Through a city torn apart by a violence they cannot comprehend, three disparate people—a documentary film-maker, a yeshiva student, and a psychotic fireman—must try to survive, and try to find meaning: even if it means being lost themselves. As Tel Aviv is consumed, a strange mountain rises at the heart of the city, and shows the outline of what may be another, alien world beyond. Can there be redemption there? Can the fevered rumours of a coming messiah be true?
As the city loses contact with the outside world and closes in on itself, as the few surviving children play and scavenge in the ruins, can innocence survive, and is it possible for hope to spring amid such chaos?

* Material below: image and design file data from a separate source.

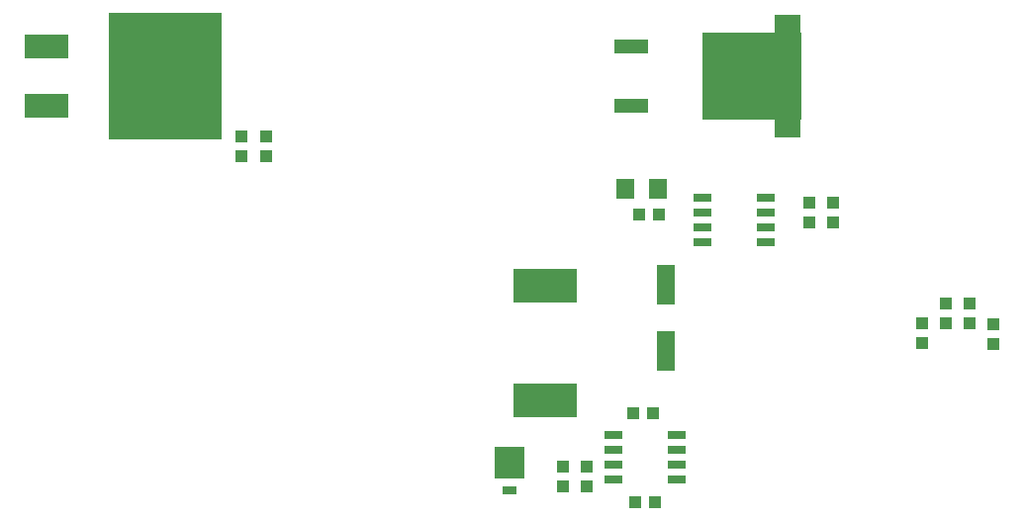
<source format=gbr>
G04 EAGLE Gerber RS-274X export*
G75*
%MOMM*%
%FSLAX34Y34*%
%LPD*%
%INSolderpaste Bottom*%
%IPPOS*%
%AMOC8*
5,1,8,0,0,1.08239X$1,22.5*%
G01*
%ADD10R,1.100000X1.000000*%
%ADD11R,1.000000X1.100000*%
%ADD12R,2.540000X2.670000*%
%ADD13R,1.270000X0.762000*%
%ADD14R,1.500000X0.650000*%
%ADD15R,5.400000X3.000000*%
%ADD16R,3.000000X1.300000*%
%ADD17R,8.450000X7.500000*%
%ADD18R,2.250000X1.550000*%
%ADD19R,1.600000X1.803000*%
%ADD20R,3.810000X2.032000*%
%ADD21R,9.652000X10.922000*%
%ADD22R,1.600000X3.500000*%


D10*
X703190Y154940D03*
X686190Y154940D03*
X704460Y78740D03*
X687460Y78740D03*
X708270Y325120D03*
X691270Y325120D03*
D11*
X836930Y334890D03*
X836930Y317890D03*
X857250Y334890D03*
X857250Y317890D03*
X974090Y231530D03*
X974090Y248530D03*
D12*
X580390Y112395D03*
D13*
X580390Y88885D03*
D14*
X722960Y135890D03*
X722960Y123190D03*
X722960Y110490D03*
X722960Y97790D03*
X668960Y97790D03*
X668960Y110490D03*
X668960Y123190D03*
X668960Y135890D03*
X799160Y339090D03*
X799160Y326390D03*
X799160Y313690D03*
X799160Y300990D03*
X745160Y300990D03*
X745160Y313690D03*
X745160Y326390D03*
X745160Y339090D03*
D15*
X610870Y165630D03*
X610870Y263630D03*
D16*
X684150Y417830D03*
D17*
X787400Y443230D03*
D16*
X684150Y468630D03*
D18*
X818400Y398230D03*
X818400Y488230D03*
D10*
X626110Y108830D03*
X626110Y91830D03*
X646430Y108830D03*
X646430Y91830D03*
X350520Y375040D03*
X350520Y392040D03*
X372110Y392040D03*
X372110Y375040D03*
X933450Y232020D03*
X933450Y215020D03*
X994410Y230750D03*
X994410Y213750D03*
D19*
X679200Y346710D03*
X707640Y346710D03*
D10*
X953770Y231530D03*
X953770Y248530D03*
D20*
X184150Y417830D03*
X184150Y468630D03*
D21*
X285750Y443230D03*
D22*
X713740Y208220D03*
X713740Y264220D03*
M02*

</source>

A potent mixture of biblical allusions, Lovecraftian echoes, and contemporary culture, The Tel Aviv Dossier is part supernatural thriller, part meditation on the nature of belief—an original and involving novel painted on a vast canvas in which, beneath the despair, humour is never absent.
Experience the last days of Tel Aviv…
About the Authors:
Lavie Tidhar is an Israeli-born writer until recently resident in the United Kingdom. In 2007, it was reported that he moved to Vanuatu. He also lived for a long period in South Africa. He was the winner, in 2003, of the first Clarke-Bradbury International Science Fiction Competition sponsored by the European Space Agency and, in 2005, was a Writers of the Future finalist. He was nominated for an Israeli Geffen Award in 2006. His novelette The Dope Fiend was the last ever story published on Sci Fiction.
Nir Yaniv is an Israeli musician, author, and editor. In 2000, he founded the webzine of the Israeli Society for Science Fiction and Fantasy, and was its chief editor for seven years. In 2007, he became chief editor of Chalomot Be’aspamia, Israel’s only professional printed SF&F magazine. His short stories were collected (along with three poems/songs) in the 2006 collection Ktov Ke’shed Mi’shachat (One Hell of a Writer). His personal columns, articles, and book reviews were published in various Israeli magazines.